Off the comedy stage, Srivastav’s posts were commentative and critical.
He slammed Amazon Prime Video’s show Mirzapur for its graphic sexual and violent content.
‘Certain guidelines should be issued, the government should intervene and people should also boycott such things,’ he said.
And in 2021, he targeted Tandav, also on Amazon, for allegedly hurting the sentiments of Hindus.
While several BJP leaders raised concerns, FIRs were lodged in Mumbai and Lucknow against the producers of the show, starring Saif Ali Khan and Mohd Zeeshan Ayyub, as well as officials of the OTT platform.
‘I have been saying this for a long time that our feelings are being toyed with. A conspiracy to defame Hinduism is afoot. You should be ashamed of yourselves for mocking our Hindu gods and goddesses,’ Srivastav said in his strongly worded video.
Several eagle-eyed social media users called out the comic for his hypocrisy.
Film-maker Vinod Kapri, for instance, posted an old video where Srivastav can be seen in a spoof talking to Lord Brahma, promising him to arrange a
More recently, Srivastav spoke out on the controversy over Ranveer Singh’s ‘nude’ photoshoot.
Srivastav also wrote columns for Hindi dailies, including Dainik Bhaskar.
While he walked the political track, Srivastav continued his comedy.
It was in his genes, said his brother Dipoo Srivastava.
“The comedy streak has subconsciously come into us too.
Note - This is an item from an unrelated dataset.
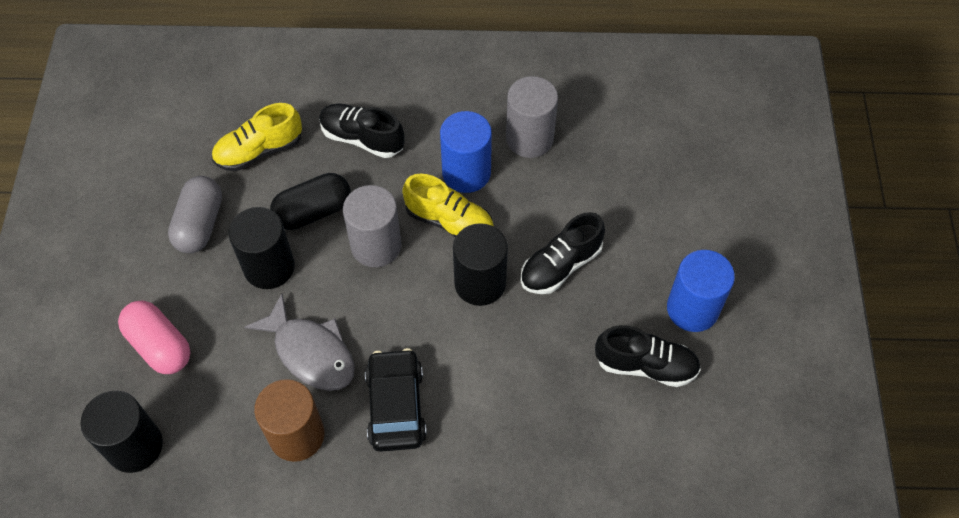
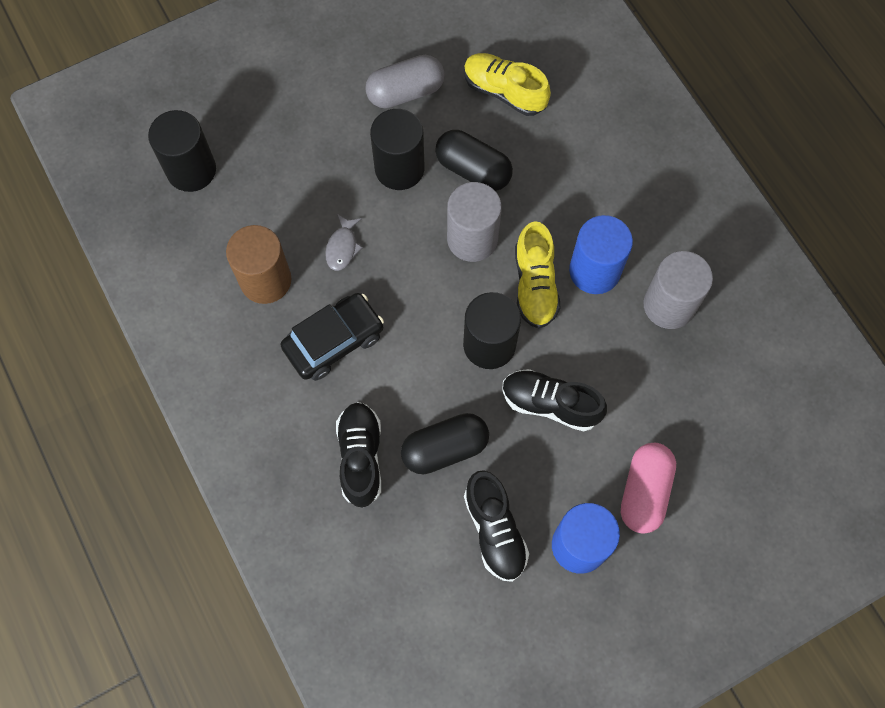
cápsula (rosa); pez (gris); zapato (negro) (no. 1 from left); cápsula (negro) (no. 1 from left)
He struggled before he attained huge popularity and became everyone’s favourite,” younger brother Dipoo told PTI.
It was a family of six brothers and one sister.
Their father Ramesh Srivastav, a retired government employee, was a hasya kavi (humour poet).
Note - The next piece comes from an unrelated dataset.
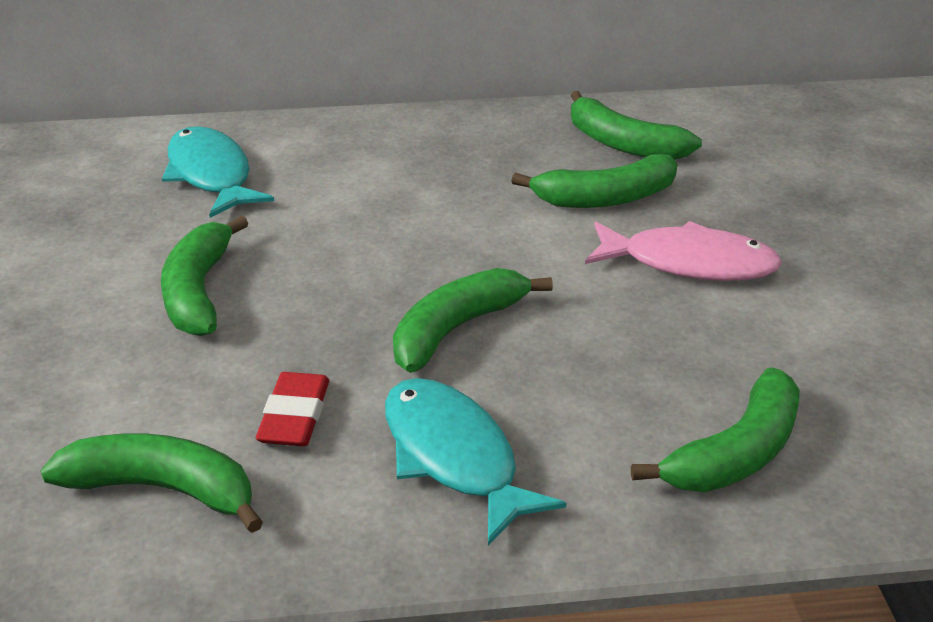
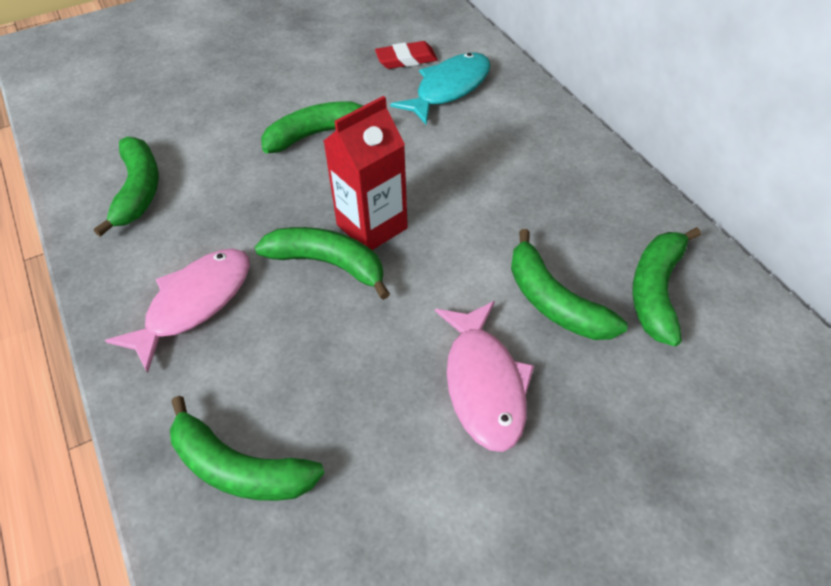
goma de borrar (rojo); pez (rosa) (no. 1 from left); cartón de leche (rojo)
The comedy was perhaps foretold, but the young Raju may not have known it when he boarded a train from Kanpur to Mumbai.
Bachchan had sustained a nearfatal injury while shooting for the 1982 film Coolie and Srivastav just had to get there -- to be part of the crowds standing in vigil outside the hospital.
“Rajubhai would eat vada pav every day and stand outside the hospital and pray for Bachchanji’s life,” Dipoo recalled.
Bachchan recovered, but Srivastav, then just a teen, stayed on in Mumbai, determined to
make a career in showbiz.
Like many others before Srivastav, this story of fame also started on the grimy streets of Mumbai.
According to his brother, Srivastav slept on pavements and parks, staying in slums and making doings somehow.
He made it a point, however, to track newspaper ads about comedy shows being performed in the city.
The turning point came when T-Series’ Gulshan Kumar saw him performing at an event and offered to do an audio cassette show named Hasna Mana Hai.
“He did about 25 to 30 such shows for T-Series and Venus,” Dipoo shared.
Srivastav leaves behind his wife and two children.
When he died on Wednesday after 41 days on the ventilator, thousands mourned the man who made them laugh through the years.
Among those were the prime minister, Defence Minister Rajnath Singh, Uttar Pradesh Chief Minister Yogi Adityanath and a host of other politicians.
Srivastav’s showbiz colleagues, including Ajay Devgn, Hrithik Roshan and Anil Kapoor, also remembered the man who ‘gifted them laughs’.
And somewhere up there, Srivastav may be smiling.